Novo calendário devido ao encerramento do número

A Comissão Reguladora de Telecomunicações (CRT) oficializou a prorrogação do Registro Celular Obrigatório. O prazo agora dependerá do último dígito de cada linha.

A medida foi publicada no Diário Oficial da Federação (DOF). Aplica-se tanto ao pré-pago quanto ao pós-pago. A CRT explicou que um número significativo de linhas ainda não foi cadastrado.

O calendário escalonado começa em 15 de agosto e termina em 31 de dezembro. Se sua linha terminar em 0, o prazo expira em 15 de agosto.

Para a conclusão 4, a data máxima é 15 de outubro. As linhas que terminam em 5 poderão fazê-lo até 31 de outubro. As que concluem em 6 terão até 15 de novembro. Para a conclusão 7, o prazo é 30 de novembro.

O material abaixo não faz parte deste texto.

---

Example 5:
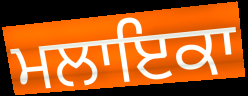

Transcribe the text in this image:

ਮਲਾਇਕਾ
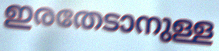
ഇരതേടാനുള്ള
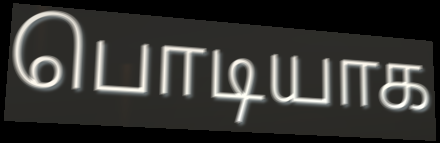
பொடியாக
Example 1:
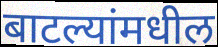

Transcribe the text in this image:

बाटल्यांमधील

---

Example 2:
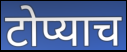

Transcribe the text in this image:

टोप्याच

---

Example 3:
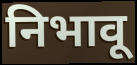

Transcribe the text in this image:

निभावू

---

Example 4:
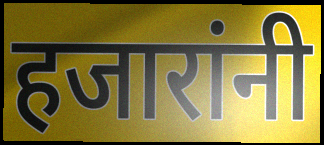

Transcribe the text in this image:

हजारांनी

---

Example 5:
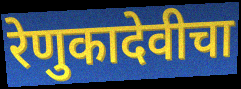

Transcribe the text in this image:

रेणुकादेवीचा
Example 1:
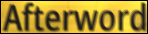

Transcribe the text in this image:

Afterword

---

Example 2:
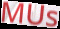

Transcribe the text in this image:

MUs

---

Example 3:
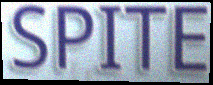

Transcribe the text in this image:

SPITE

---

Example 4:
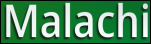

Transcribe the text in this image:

Malachi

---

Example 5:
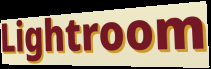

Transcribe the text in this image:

Lightroom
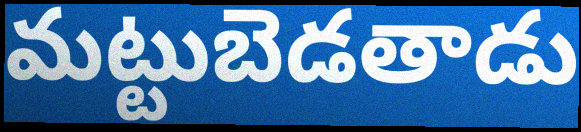
మట్టుబెడతాడు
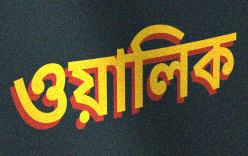
ওয়ালিক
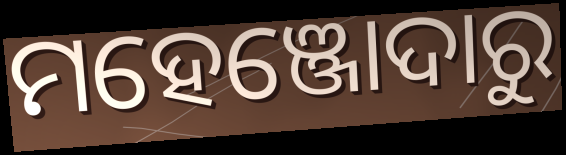
ମହେଞ୍ଜୋଦାରୁ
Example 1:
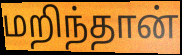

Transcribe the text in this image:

மறிந்தான்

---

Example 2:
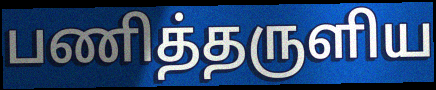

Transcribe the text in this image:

பணித்தருளிய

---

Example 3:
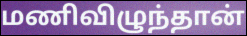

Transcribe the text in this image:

மணிவிழுந்தான்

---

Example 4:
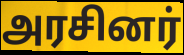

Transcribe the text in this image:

அரசினர்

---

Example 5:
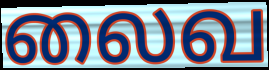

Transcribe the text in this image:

லைவ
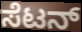
ಸೆಟನ್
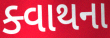
ક્વાથના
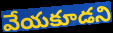
వేయకూడని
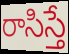
రాసిస్తే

O que acontece se você não se registrar

A CRT alertou que esta será a única prorrogação. Após o prazo, as companhias telefônicas suspenderão a linha por até 72 horas. Apenas as chamadas de emergência e a recepção de alertas nacionais, como sismos, permanecerão activas. O acesso aos dados móveis também será perdido; Os usuários só poderão usar mensagens se estiverem conectados a uma rede Wi-Fi.

A organização indicou que o objetivo é combater fraudes e outras atividades ilícitas cometidas a partir de linhas anônimas. Com esta medida, o México adere a uma prática implementada em 166 países.